**WHAT TO WORK ON:**
A – Copy the part of the passage on Sativex for MS starting with "Cognitive issues attendant" and going on through "own synergistic benefits.".
B – Pick up the passage on Sativex for MS after its last sentence and keep writing it.

Cognitive issues attendant with cannabinoid therapeutics remain a prime concern, but available data to date support a lack of neuropsychological sequelae attached to Sativex usage in another successful Phase III therapeutic trial in central pain in MS (p=0.005), and other studies.
Killestein and Uitdehaag correctly point to the generous safety profile demonstrated by Cannador and Marinol in the CAMS follow-up, but question that the proper risk-benefit ratio has been attained for cannabinoid medicines. They raise the possibility of producing better synthetic cannabinoids, while failing to address the disadvantage inherent in employing more potent full cannabinoid agonists as opposed the current approach of utilising a natural weak partial agonist (THC), particularly coupled with adequate provision of a cannabinoid antagonist (CBD) with its own synergistic benefits.
A comparison between the adverse event profile of Cannador, Marinol, placebo and Sativex (Figure 1) is illuminating, in that the oromucosal spray generally produces comparable or lower rates of complaints, despite the administration of higher net doses of daily THC (mean 29.7 mg). Such illustrations support the premise that cannabinoid therapeutics require strict adherence to specific preparations via defined delivery systems, and results must not be generalised from one preparation to another.
Sativex is currently approved for prescription usage in Canada for treatment of central neuropathic pain in MS under a Notice of Compliance with Conditions, and is also available on named patient prescription basis for any condition in the United Kingdom and Catalunya. Further regulatory submissions are in process. The weight of current evidence amply supports the safety and efficacy of Sativex both acutely and in the long-term in treatment of various symptoms of MS, and other diseases. Further long-term studies will identify whether the theoretical neuroprotective effects of THC and CBD in MS will be realised in practice with Sativex or other cannabinoid agents.

**INFORMATION PROVIDED:**
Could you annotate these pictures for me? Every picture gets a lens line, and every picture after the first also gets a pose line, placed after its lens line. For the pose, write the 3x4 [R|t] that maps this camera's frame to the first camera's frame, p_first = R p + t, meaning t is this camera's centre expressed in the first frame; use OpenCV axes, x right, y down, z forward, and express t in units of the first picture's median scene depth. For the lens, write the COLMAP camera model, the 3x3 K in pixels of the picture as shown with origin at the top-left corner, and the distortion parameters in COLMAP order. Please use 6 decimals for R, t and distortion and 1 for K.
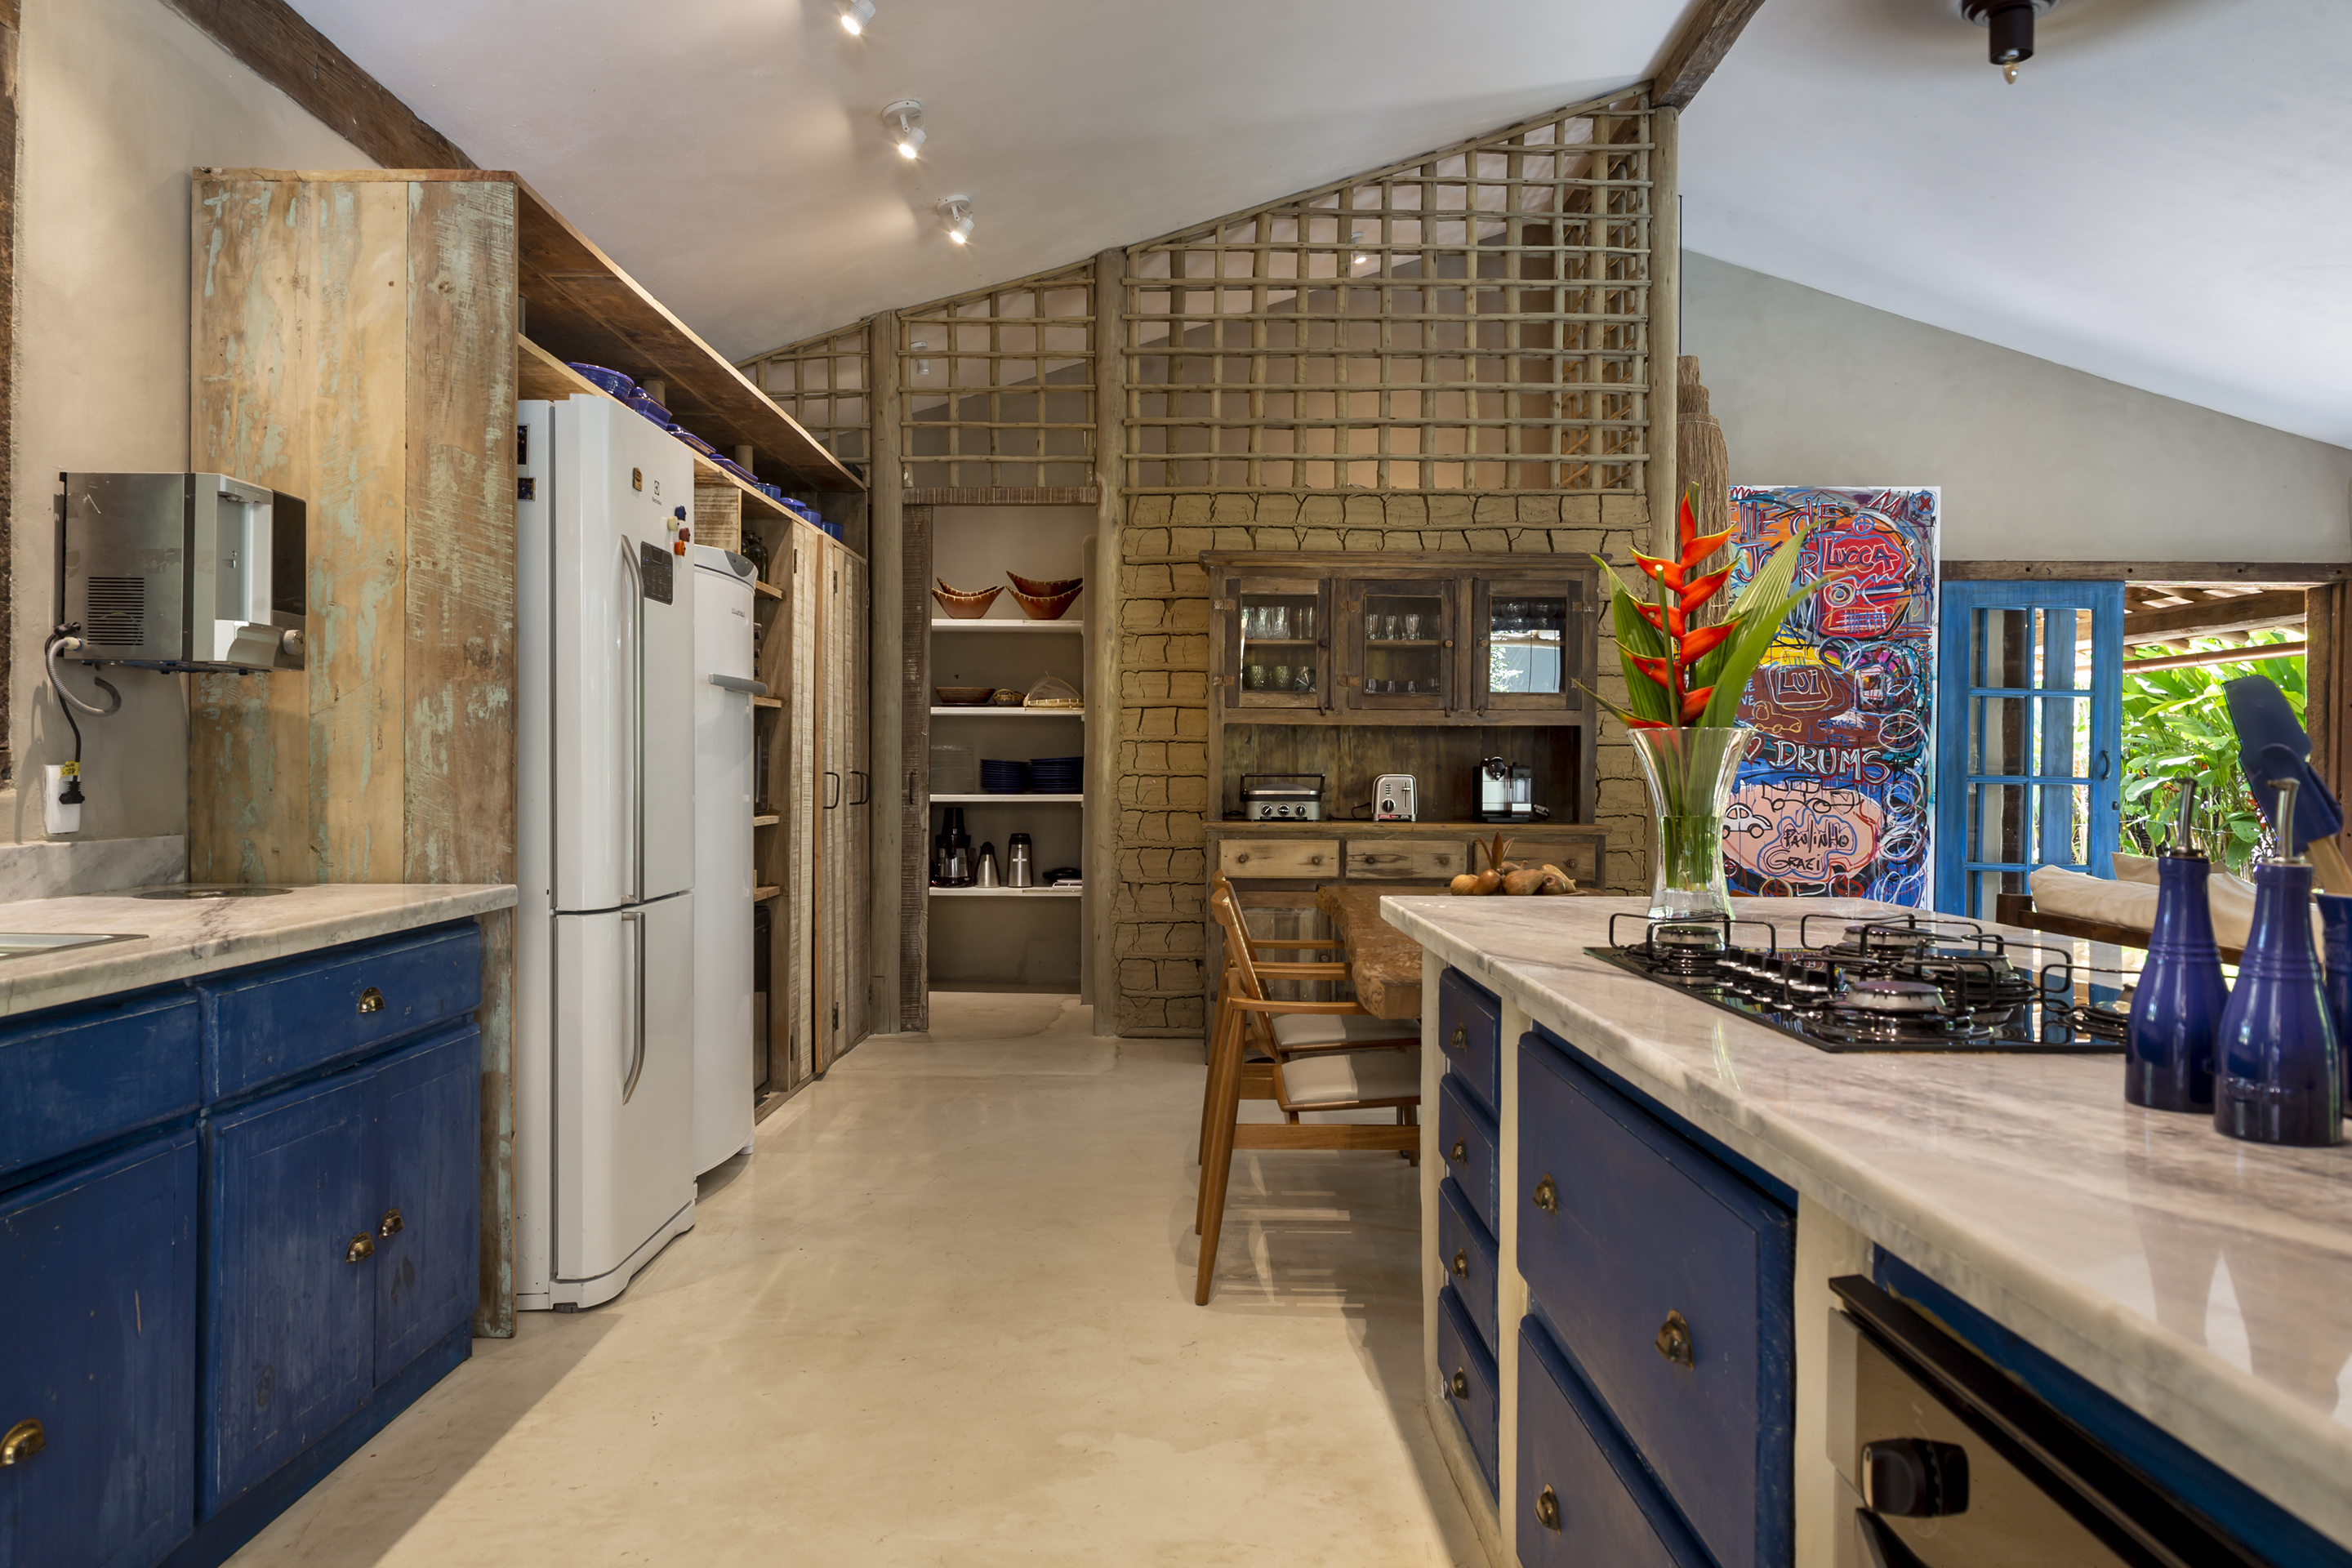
lens RADIAL K [[1632.5, 0, 1176.0], [0, 1632.5, 784.0], [0, 0, 1]] dist [0.045475, -0.039414]
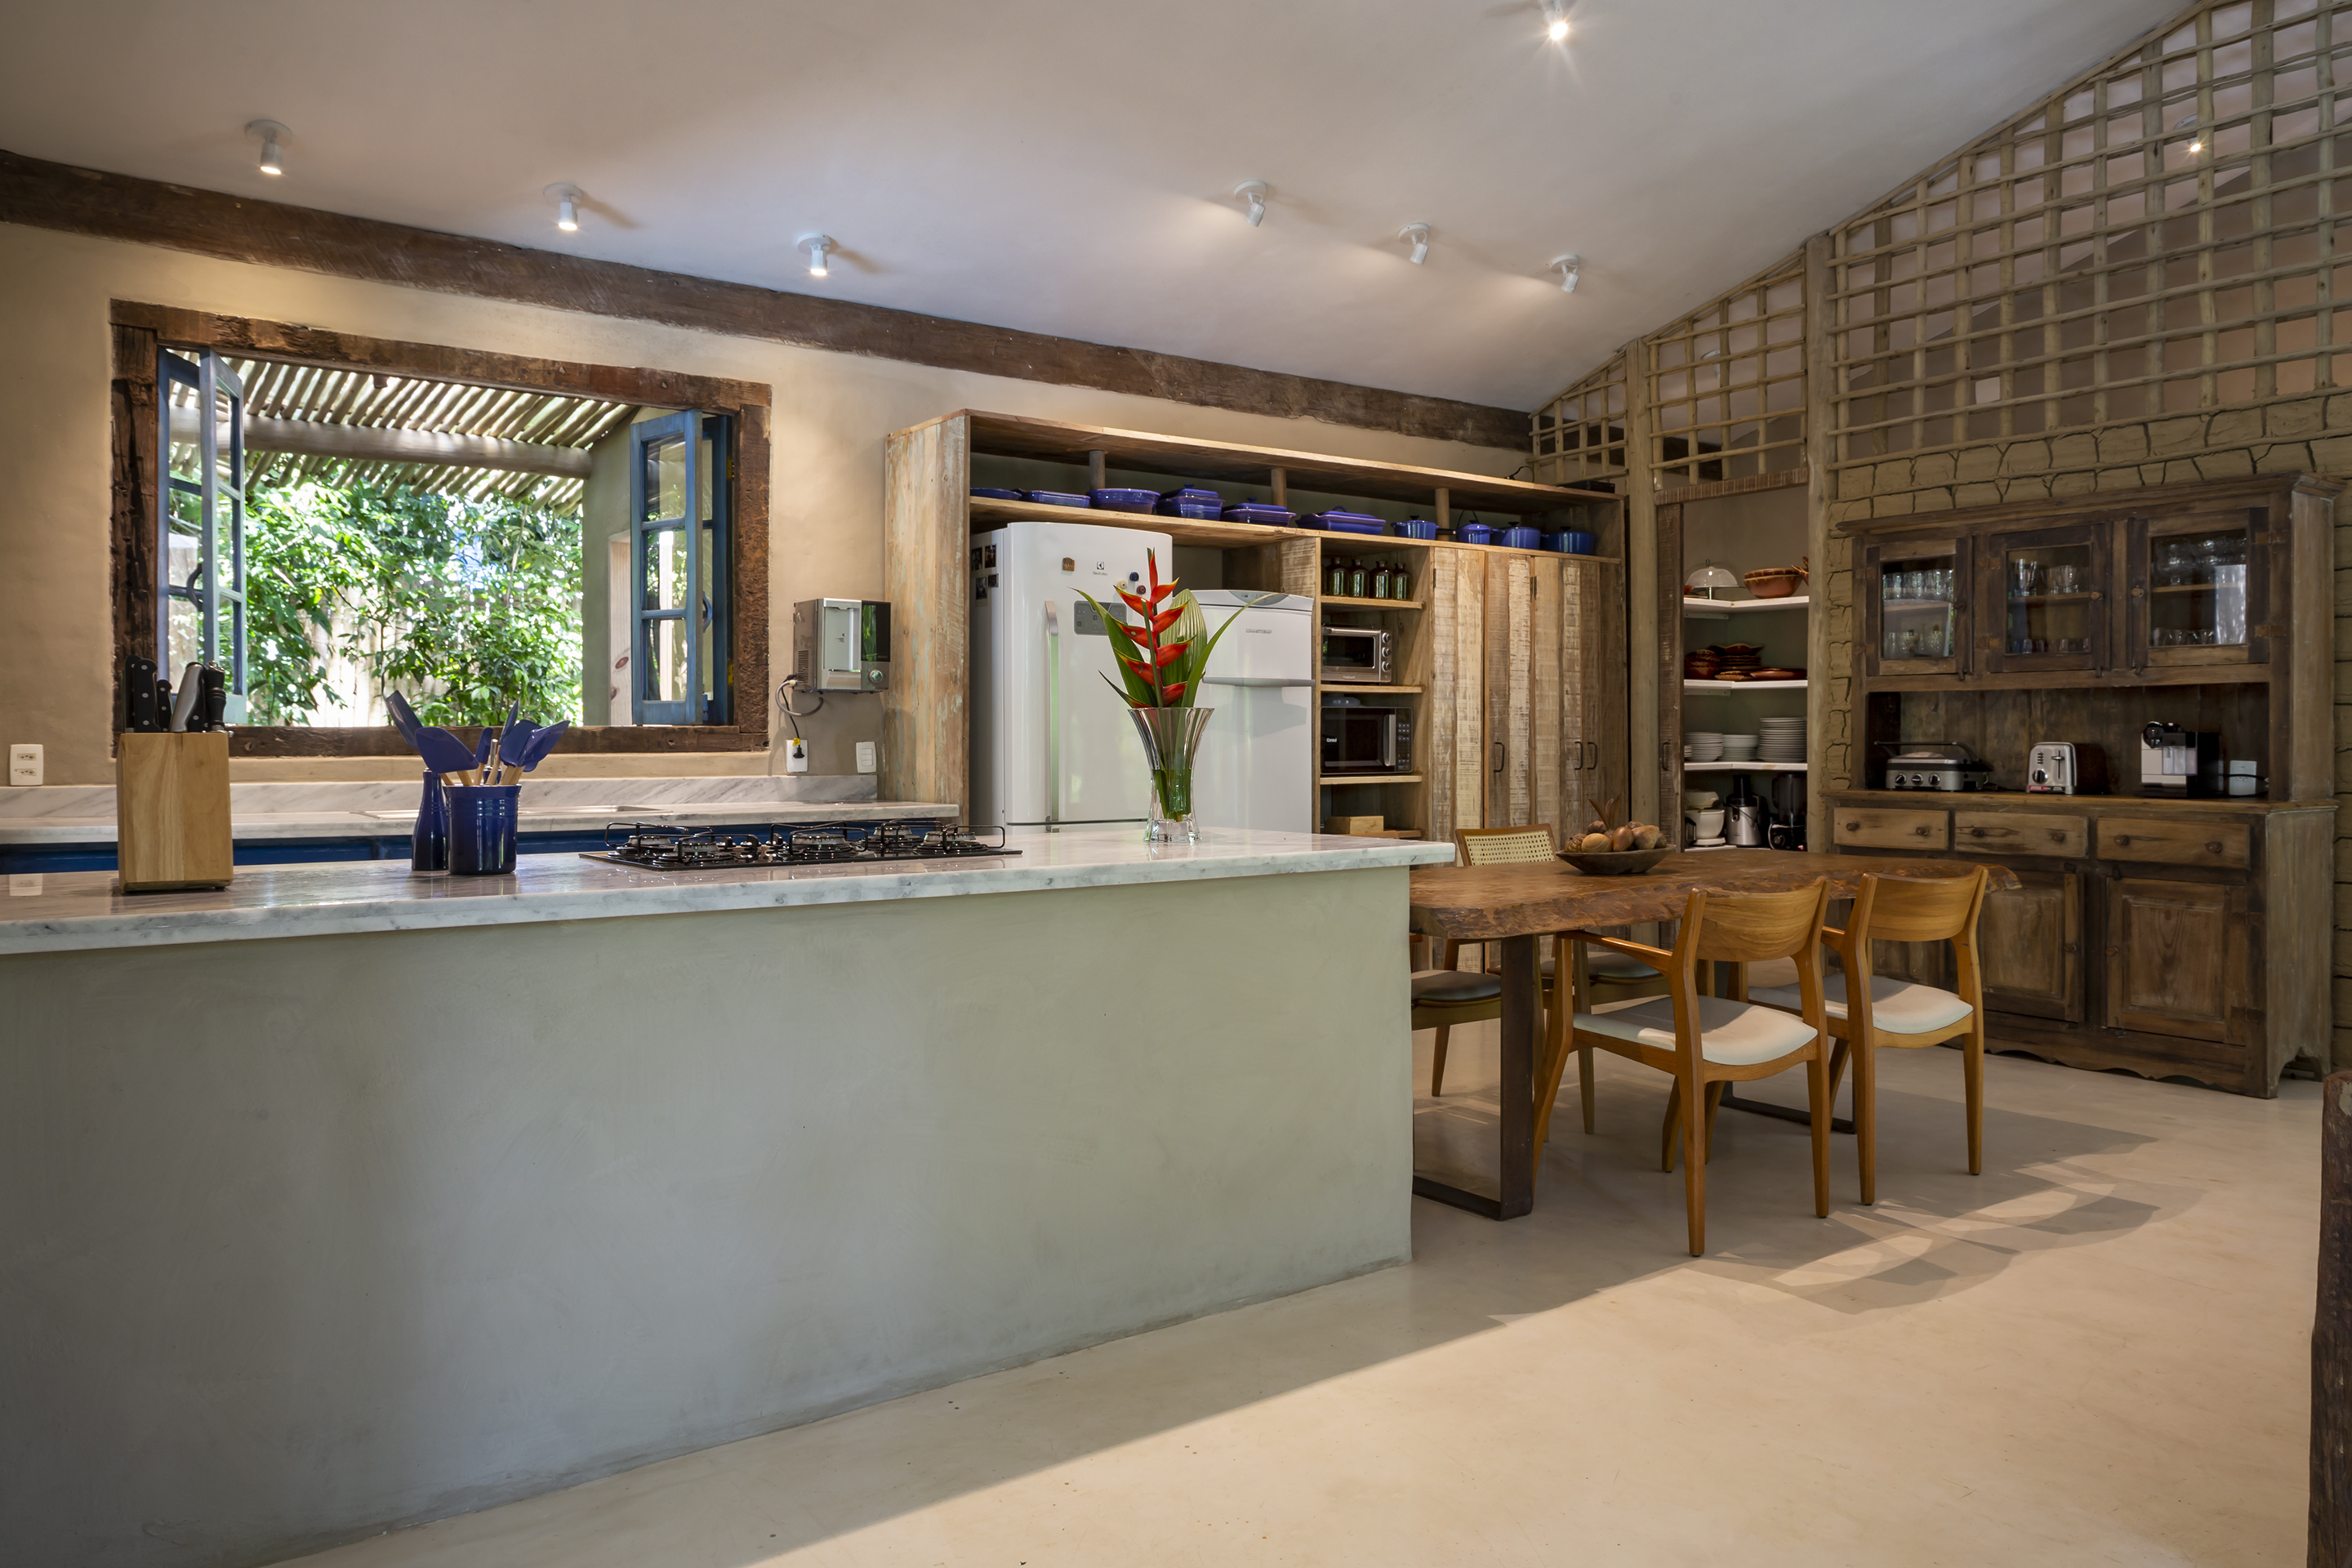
lens RADIAL K [[1613.6, 0, 1176.0], [0, 1613.6, 784.0], [0, 0, 1]] dist [0.002338, -0.002304]
pose [[0.587728, 0.016852, -0.808883, 0.584244], [-0.003011, 0.999822, 0.018643, 0.002167], [0.809053, -0.008521, 0.587674, 0.075271]]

**ANSWERS IN ORDER:**
A –
Cognitive issues attendant with cannabinoid therapeutics remain a prime concern, but available data to date support a lack of neuropsychological sequelae attached to Sativex usage in another successful Phase III therapeutic trial in central pain in MS (p=0.005), and other studies.
Killestein and Uitdehaag correctly point to the generous safety profile demonstrated by Cannador and Marinol in the CAMS follow-up, but question that the proper risk-benefit ratio has been attained for cannabinoid medicines. They raise the possibility of producing better synthetic cannabinoids, while failing to address the disadvantage inherent in employing more potent full cannabinoid agonists as opposed the current approach of utilising a natural weak partial agonist (THC), particularly coupled with adequate provision of a cannabinoid antagonist (CBD) with its own synergistic benefits.

B –
Ethan B. Russo, MD corresponding author
Senior Medical Advisor, GW Pharmaceuticals
2235 Wylie Avenue
Missoula, MT 59802
Geoffrey W. Guy
Philip J. RobsonGW Pharmaceuticals
Porton Down Science Park
Wiltshire SP4 OJQ
Dr. Russo is a consultant to GW Pharmaceuticals. Drs. Guy, Wright and Robson are officers in GW Pharmaceuticals, the developer and manufacturer of Sativex, a cannabis-based medicine.
1. Zajicek JP, Sanders HP, Wright DE, Vickery PJ, Ingram WM, Reilly SM, et al. Cannabinoids in multiple sclerosis (CAMS) study: safety and efficacy data for 12 months follow up. J Neurol Neurosurg Psychiatry. 2005 Dec;76(12):1664-9.
2. Russo EB, Guy GW. A tale of two cannabinoids: the therapeutic rationale for combining tetrahydrocannabinol (THC) and cannabidiol (CBD). Medical Hypotheses. 2005;(in press).
3. Wade DT, Makela P, Robson P, House H, Bateman C. Do cannabis-based medicinal extracts have general or specific effects on symptoms in multiple sclerosis? A double-blind, randomized, placebo-controlled study on 160 patients. Mult Scler. 2004 Aug;10(4):434-41.
4. Wade DT, Makela PM, House H, Bateman C, Robson PJ. Long-term use of a cannabis-based medicine in the treatment of spasticity and other symptoms in multiple sclerosis. Multiple Sclerosis. 2006;(in press).
5. Rog DJ, Nurmiko T, Friede T, Young C. Randomized controlled trial of cannabis based medicine in central neuropathic pain due to multiple sclerosis. Neurology. 2005;65(6):812-9.
Figure 1: Comparison of adverse event profiles of Cannador (N=219), Marinol (N=216), placebo (N=222) and Sativex (N=137) in long-term clinical trials in multiple sclerosis patients. Data taken from Zajicek et al., and Wade et al., plus additional data on file from GW Pharmaceuticals. Dosing comparisons are discussed in the text.